From 1941 Holter served in the Navy as a senior physicist and was commissioned to research the behavior of ocean waves and their significance for military water-land operations. Among other things, he introduced a measuring method with which the submarine distance to the water surface could be determined, which later made it possible for the submarine Nautilus to cross under the North Pole .

In 1946, Holter was the head of 33 scientists who were supposed to observe the oceanographic effects of the first post-war US nuclear weapons tests on Bikini Atoll . A 40-ton measuring device was used to record the wave movements and underwater turbulence caused by nuclear explosions. The destruction and deformation of one of these instruments by an atomic detonation later inspired Holter to produce a series of steel sculptures ( Geometry in Steel ), which were created by explosives and then shown in an exhibition.

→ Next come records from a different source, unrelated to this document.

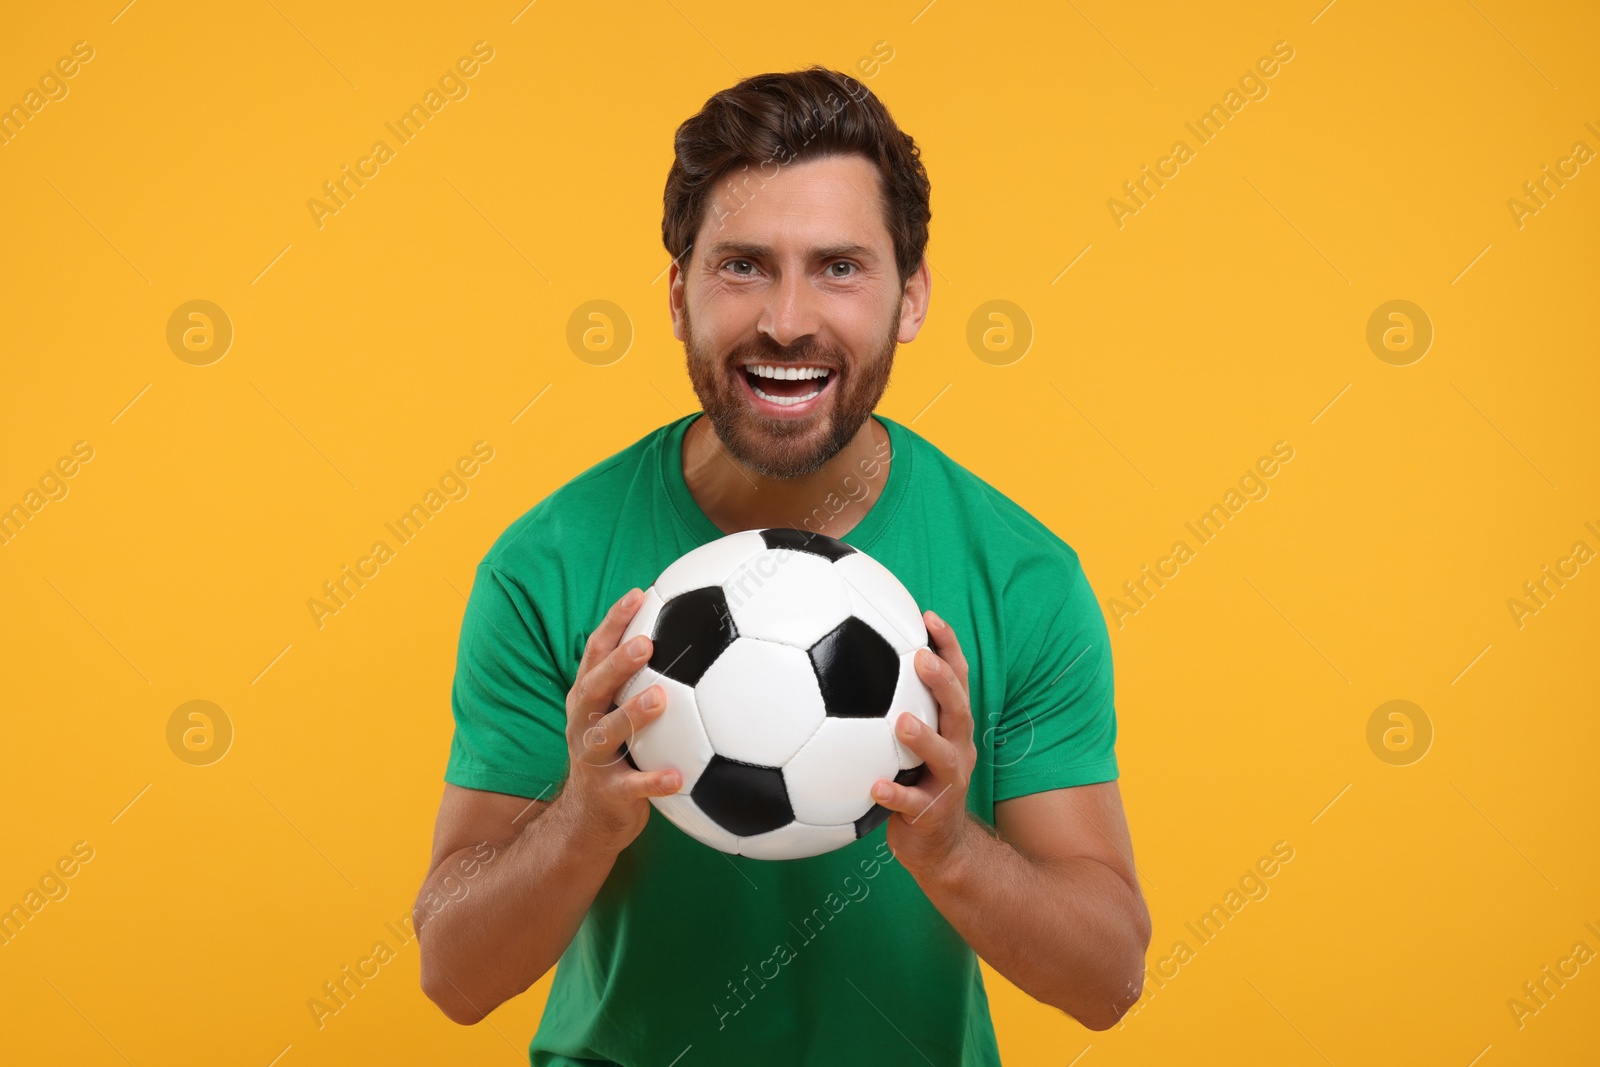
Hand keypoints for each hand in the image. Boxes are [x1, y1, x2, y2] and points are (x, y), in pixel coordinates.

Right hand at [554, 588, 680, 854]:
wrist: (588, 820)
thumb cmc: (618, 755)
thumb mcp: (619, 715)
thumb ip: (645, 681)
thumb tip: (691, 637)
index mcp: (588, 699)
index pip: (596, 653)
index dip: (613, 623)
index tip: (638, 594)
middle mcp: (583, 723)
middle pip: (594, 687)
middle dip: (617, 664)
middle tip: (645, 644)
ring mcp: (592, 759)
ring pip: (607, 733)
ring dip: (632, 714)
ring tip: (660, 699)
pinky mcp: (608, 794)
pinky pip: (632, 787)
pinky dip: (654, 781)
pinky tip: (680, 776)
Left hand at [870, 610, 977, 879]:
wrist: (938, 847)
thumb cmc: (916, 782)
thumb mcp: (910, 743)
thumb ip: (892, 707)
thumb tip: (849, 658)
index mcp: (951, 726)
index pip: (957, 679)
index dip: (948, 646)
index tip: (928, 616)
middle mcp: (957, 748)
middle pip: (958, 709)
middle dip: (943, 681)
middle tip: (921, 658)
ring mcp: (949, 782)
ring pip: (944, 755)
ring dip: (924, 737)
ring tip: (901, 722)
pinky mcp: (933, 814)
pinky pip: (914, 804)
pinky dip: (895, 795)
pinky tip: (874, 787)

Another project in the 1950s was the development of a method with which conclusions about natural uranium deposits could be drawn by measuring the radioactivity of the air and analyzing the wind direction . The company failed, but opened up the possibility of precisely determining the location of nuclear weapons tests (especially Russian tests) from the measured radioactivity in the air and precipitation . With this method, which a German scientist developed further, the identity and origin of radioactive fallout could be proven worldwide from the decay curves obtained . The procedure also improved knowledge of intercontinental meteorology and the nature of jet streams in the upper air layers.